JAKARTA, indoartnews.com – Kejaksaan Agung menggeledah kantor Badan Gizi Nasional (BGN) di Jakarta Pusat pada Rabu pagi, 3 Juni 2026. Penggeledahan tersebut dilakukan oleh penyidik Jaksa Agung Muda Bidang Tindak Pidana Khusus atau Jampidsus.
Berdasarkan informasi yang dihimpun dari ANTARA, Pelaksana Harian Kepala Pusat Penerangan Hukum Kejaksaan Agung, Mochamad Jeffry, membenarkan adanya penggeledahan di kantor BGN. Namun, Kejagung belum menjelaskan secara rinci perkara yang melatarbelakangi langkah penyidik tersebut.
Informasi serupa juga diberitakan Liputan6.com. Dalam laporannya, kantor BGN yang berada di Jalan Kebon Sirih, Menteng, Jakarta Pusat, dikabarkan digeledah penyidik Kejaksaan Agung sejak Rabu dini hari.
Hingga berita ini disusun, belum ada keterangan resmi mengenai dokumen, berkas, atau barang bukti yang diamankan dari lokasi penggeledahan. Kejaksaan Agung juga belum menyampaikan apakah penggeledahan tersebut berkaitan langsung dengan program tertentu di BGN atau perkara lain yang sedang ditangani penyidik.
BGN selama ini menjadi lembaga strategis karena berkaitan dengan pelaksanaan Program Makan Bergizi Gratis. Program tersebut menjadi salah satu agenda prioritas nasional yang menyasar pemenuhan gizi masyarakat, terutama anak sekolah, ibu hamil, ibu menyusui, dan kelompok rentan.
Karena menyangkut program prioritas dan penggunaan anggaran besar, setiap perkembangan hukum yang berkaitan dengan BGN menarik perhatian publik. Meski demikian, informasi yang sudah terkonfirmasi saat ini baru sebatas adanya penggeledahan oleh penyidik Jampidsus Kejaksaan Agung.

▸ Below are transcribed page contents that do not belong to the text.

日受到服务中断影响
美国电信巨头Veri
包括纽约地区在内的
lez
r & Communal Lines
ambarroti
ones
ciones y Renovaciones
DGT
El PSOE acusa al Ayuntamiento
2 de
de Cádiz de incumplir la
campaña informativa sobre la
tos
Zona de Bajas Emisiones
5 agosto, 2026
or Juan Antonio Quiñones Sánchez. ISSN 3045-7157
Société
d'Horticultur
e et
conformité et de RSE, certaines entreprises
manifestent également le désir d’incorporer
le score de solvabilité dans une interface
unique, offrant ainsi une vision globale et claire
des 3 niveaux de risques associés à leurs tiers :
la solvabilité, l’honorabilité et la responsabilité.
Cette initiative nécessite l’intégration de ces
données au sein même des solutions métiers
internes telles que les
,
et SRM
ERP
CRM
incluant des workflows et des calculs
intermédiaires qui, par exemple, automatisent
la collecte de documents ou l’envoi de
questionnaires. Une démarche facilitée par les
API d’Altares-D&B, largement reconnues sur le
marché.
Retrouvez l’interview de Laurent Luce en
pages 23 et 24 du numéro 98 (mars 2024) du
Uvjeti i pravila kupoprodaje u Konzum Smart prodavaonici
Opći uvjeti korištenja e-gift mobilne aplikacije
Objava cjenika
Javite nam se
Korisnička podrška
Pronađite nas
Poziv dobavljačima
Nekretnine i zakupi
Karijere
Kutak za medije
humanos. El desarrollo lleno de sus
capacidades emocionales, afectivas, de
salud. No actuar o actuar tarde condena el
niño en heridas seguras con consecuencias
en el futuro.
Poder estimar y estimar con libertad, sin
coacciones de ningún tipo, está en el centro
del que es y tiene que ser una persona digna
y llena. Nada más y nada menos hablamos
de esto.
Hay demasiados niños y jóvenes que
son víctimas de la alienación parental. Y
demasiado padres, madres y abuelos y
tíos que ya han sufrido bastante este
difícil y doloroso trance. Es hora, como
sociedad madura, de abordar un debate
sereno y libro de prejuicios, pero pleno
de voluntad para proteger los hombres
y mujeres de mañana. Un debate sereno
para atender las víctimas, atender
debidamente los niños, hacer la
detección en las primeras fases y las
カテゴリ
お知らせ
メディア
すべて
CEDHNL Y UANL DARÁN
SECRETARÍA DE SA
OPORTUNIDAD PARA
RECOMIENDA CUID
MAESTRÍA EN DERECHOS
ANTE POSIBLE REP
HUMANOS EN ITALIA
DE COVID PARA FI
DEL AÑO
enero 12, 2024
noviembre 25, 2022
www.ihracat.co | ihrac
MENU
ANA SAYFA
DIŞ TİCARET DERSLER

Publik masih menunggu penjelasan resmi lanjutan dari Kejaksaan Agung mengenai konstruksi perkara yang sedang didalami. Kejelasan informasi dinilai penting agar tidak muncul spekulasi liar di tengah proses hukum yang masih berjalan.
Hingga kini, Kejaksaan Agung belum mengumumkan perkara yang menjadi dasar penggeledahan kantor BGN. Informasi lebih lanjut masih menunggu keterangan resmi dari penyidik Jampidsus.